The Ramah Village public high school closed circa 1968, due to being condemned. At first secondary students were forced to attend distant BIA boarding schools as the dormitory in Ramah now only took elementary students, and the Gallup-McKinley school district did not bus to other public schools. The Navajo Legal System Program (DNA) sued the school district in August 1968 in an attempt to reopen the public school. The courts ruled that the reservation could have busing to the public schools in Zuni Pueblo, New Mexico (including Zuni High School), but the Gallup-McKinley County district chose to not allow its buses to enter Cibolo County, which contained the reservation. Therefore, the Ramah Navajo Indian School Board was established in 1970 and established a plan to open a tribal school, which it did in the ex-Ramah School in 1970; the tribal school moved to Pine Hill in 1975. In 1983 the Ramah Village public high school reopened.

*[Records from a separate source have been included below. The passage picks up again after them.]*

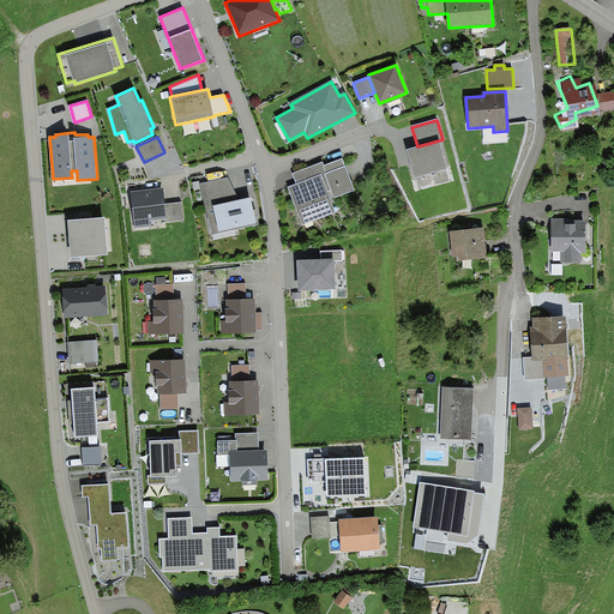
[(417,146),(407,150),(415,178),(446,169),(439,140),(417,146)]
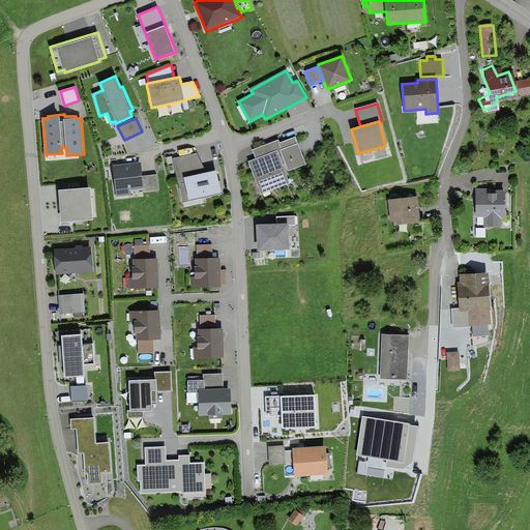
[(248,162),(261,194),(290,182),(284,166),(286,165),(288,171),(307,164),(296,136),(280,142),(278,140),(253,150),(256,158),(248,162)]
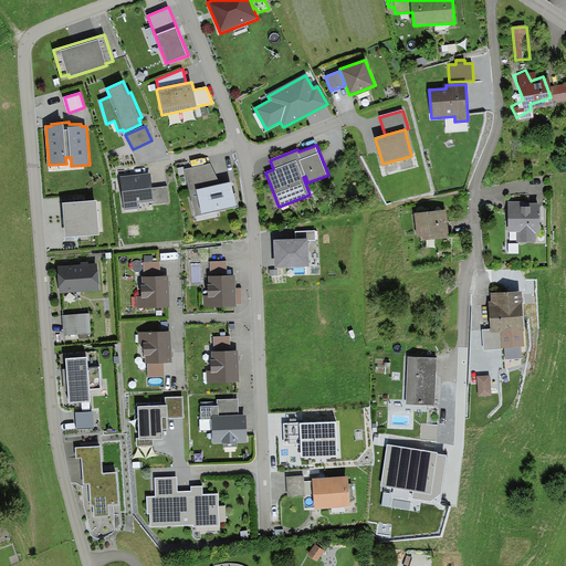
[(185,169),(196,218),(239,208),(233,181),(220,185),(209,164),(185,169)]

In Summer 1994 the Ramah tribal government and the governments of Cibola County and McKinley County agreed to have two bus stops on the Ramah reservation, neither at Pinehill, but after parental outcry, a stop was established across from Pine Hill schools, and it began operation effective in December 1994. In January 1995 the Ramah Navajo chapter and the associated Ramah Navajo School Board, which operates Pine Hill Schools, sued the New Mexico Public Education Department and the Gallup McKinley County Schools arguing that the defendants breached the tribe's sovereignty by allowing the school district to extend school bus services further into the tribal grounds and therefore taking students who would have attended Pine Hill Schools and violating the previous agreement between the tribe and the counties.

==Post office==
There is a post office in Pine Hill with the ZIP code 87357.

==Radio station==
The studio of the KTDB radio station, which serves the Ramah Navajo Indian Reservation and surrounding areas is located in Pine Hill.

==Health clinic==
Pinehill is the location of the Pine Hill Health Clinic.